Ribeirão Preto tem menos leitos psiquiátricos do que a média nacional, déficit que chega a gerar fila de espera de pacientes nas unidades municipais aguardando internação. Levantamento feito pela Gazeta no Hospital Santa Tereza e no Hospital das Clínicas (HC) da USP Ribeirão mostra que são oferecidos hoje 108 leitos para esse tipo de internação, ou 1,8 vaga a cada 10 mil habitantes, enquanto que o Brasil oferece 2,56, segundo o Atlas de Saúde Mental da Organização Mundial da Saúde. A Itália, um dos países precursores da luta antimanicomial, tem mais leitos para a mesma parcela da população (4,63).
"Há escassez real de leitos psiquiátricos.
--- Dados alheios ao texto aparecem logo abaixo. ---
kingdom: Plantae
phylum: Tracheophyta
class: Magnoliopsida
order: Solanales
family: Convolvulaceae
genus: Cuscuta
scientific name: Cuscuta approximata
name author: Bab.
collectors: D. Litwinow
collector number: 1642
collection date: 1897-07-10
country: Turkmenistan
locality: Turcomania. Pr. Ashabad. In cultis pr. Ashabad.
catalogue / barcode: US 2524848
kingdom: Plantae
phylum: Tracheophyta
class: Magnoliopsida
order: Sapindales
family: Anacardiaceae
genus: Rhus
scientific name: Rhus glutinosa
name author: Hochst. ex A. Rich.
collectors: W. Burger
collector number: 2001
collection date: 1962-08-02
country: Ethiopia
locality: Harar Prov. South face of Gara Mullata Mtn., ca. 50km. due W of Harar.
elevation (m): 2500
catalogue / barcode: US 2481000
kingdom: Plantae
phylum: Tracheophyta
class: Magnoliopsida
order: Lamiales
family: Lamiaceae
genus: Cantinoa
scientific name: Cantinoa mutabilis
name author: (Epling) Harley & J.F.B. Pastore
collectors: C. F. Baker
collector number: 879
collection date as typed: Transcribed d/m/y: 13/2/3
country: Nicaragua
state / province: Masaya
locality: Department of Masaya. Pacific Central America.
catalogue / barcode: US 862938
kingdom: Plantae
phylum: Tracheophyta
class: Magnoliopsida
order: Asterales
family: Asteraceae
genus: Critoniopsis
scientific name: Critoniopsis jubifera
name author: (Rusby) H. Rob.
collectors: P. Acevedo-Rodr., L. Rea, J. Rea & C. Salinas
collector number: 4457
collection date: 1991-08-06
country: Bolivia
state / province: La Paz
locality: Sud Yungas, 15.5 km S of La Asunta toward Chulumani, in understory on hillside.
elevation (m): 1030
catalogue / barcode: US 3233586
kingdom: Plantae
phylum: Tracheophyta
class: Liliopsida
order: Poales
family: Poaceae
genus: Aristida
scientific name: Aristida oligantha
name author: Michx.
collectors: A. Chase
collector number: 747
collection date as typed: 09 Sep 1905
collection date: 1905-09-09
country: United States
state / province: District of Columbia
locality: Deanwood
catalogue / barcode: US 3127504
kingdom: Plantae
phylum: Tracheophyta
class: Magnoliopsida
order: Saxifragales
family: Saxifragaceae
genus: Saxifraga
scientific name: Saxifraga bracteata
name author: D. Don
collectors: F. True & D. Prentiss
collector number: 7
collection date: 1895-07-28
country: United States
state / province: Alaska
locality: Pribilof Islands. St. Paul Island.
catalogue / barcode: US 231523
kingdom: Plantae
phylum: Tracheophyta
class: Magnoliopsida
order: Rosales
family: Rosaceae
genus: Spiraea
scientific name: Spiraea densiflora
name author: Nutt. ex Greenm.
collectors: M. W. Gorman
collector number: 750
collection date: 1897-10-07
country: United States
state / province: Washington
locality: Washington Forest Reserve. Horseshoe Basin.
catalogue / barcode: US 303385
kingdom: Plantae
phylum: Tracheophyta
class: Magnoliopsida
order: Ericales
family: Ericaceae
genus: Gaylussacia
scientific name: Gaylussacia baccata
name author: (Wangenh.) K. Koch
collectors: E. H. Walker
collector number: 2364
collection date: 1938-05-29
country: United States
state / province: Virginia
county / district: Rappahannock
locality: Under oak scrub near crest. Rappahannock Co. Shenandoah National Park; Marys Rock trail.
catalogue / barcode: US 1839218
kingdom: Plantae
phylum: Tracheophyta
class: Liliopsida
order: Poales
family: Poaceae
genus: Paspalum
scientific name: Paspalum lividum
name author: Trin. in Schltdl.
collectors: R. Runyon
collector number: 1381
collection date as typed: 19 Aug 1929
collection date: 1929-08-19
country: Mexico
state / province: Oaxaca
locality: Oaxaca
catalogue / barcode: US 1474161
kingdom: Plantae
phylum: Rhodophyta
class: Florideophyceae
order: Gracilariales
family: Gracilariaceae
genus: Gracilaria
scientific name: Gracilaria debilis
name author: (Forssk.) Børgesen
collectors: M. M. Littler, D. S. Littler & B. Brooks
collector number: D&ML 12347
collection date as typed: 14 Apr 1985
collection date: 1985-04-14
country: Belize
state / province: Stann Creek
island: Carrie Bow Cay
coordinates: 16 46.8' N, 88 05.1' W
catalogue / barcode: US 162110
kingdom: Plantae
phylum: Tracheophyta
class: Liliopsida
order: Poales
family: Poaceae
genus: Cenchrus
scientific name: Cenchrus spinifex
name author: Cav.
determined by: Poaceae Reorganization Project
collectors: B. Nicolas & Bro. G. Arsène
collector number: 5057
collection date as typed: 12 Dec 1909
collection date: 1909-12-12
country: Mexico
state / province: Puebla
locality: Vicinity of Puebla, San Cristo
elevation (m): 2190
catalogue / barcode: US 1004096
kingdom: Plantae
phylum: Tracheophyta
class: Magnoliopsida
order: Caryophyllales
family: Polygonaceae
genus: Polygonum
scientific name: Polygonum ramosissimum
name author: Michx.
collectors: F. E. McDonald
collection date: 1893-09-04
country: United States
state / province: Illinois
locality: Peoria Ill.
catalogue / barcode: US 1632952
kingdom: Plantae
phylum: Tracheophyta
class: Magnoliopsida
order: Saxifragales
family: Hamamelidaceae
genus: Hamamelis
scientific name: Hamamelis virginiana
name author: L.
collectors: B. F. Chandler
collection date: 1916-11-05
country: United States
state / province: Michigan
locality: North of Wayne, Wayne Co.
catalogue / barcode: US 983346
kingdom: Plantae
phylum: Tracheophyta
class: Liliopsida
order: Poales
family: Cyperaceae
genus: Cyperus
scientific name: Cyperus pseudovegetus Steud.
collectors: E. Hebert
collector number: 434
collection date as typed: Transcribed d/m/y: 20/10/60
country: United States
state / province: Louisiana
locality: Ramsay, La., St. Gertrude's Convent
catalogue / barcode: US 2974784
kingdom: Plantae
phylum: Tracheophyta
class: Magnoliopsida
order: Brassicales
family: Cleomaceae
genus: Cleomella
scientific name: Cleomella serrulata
Em alguns dias, há 25 pacientes aguardando internação", afirmou o médico Alexandre de Souza Cruz, coordenador de saúde mental da rede municipal.
Embora o número de internações psiquiátricas em Ribeirão tenha crescido ao longo dos anos, principalmente as relacionadas ao uso de substâncias psicoativas (álcool, maconha e outras drogas), a oferta de leitos praticamente não se alterou. Em sua dissertação de mestrado defendida no início deste mês, o médico Regis Eric Maia Barros constatou que entre 2003 e 2004 o número de internações dessa natureza aumentou 30% na cidade, indo de 1.613 para 2.101. Em 2007, o crescimento foi de 24% em relação a 2004 (2.621). Nesse período, a quantidade de leitos se manteve em 108.
A pesquisa concluiu que o aumento das internações era resultado da carência de atendimento ambulatorial eficaz, que controlasse os sintomas do paciente e evitasse a reinternação. Segundo a Secretaria de Estado da Saúde, em 2007 o índice de ex-pacientes do Santa Tereza que voltaram a ser internados foi de 61%.
"Quando a rede de serviços extra-hospitalares funciona de maneira eficiente, é possível evitar reagudizações e, portanto, novas internações", afirmou a professora Cristina Marta Del-Ben, coordenadora do Setor de Psiquiatria da Unidade de Emergência e da Enfermaria de Internação Breve do HC. Segundo ela, a internação psiquiátrica é indicada quando há situação de risco.
Apesar de reconhecer que as cinco unidades ambulatoriais ainda não atendem a demanda, o médico Alexandre Cruz afirma que há déficit de 20 leitos psiquiátricos. "Os pacientes não têm vagas, mesmo que precisem de internação."
Já o Hospital Santa Tereza nega falta de leitos. "A questão não é essa. Se ampliar, haverá mais reinternação, o que não resolve", afirmou a assistente Terezinha Fiorini Pícolo.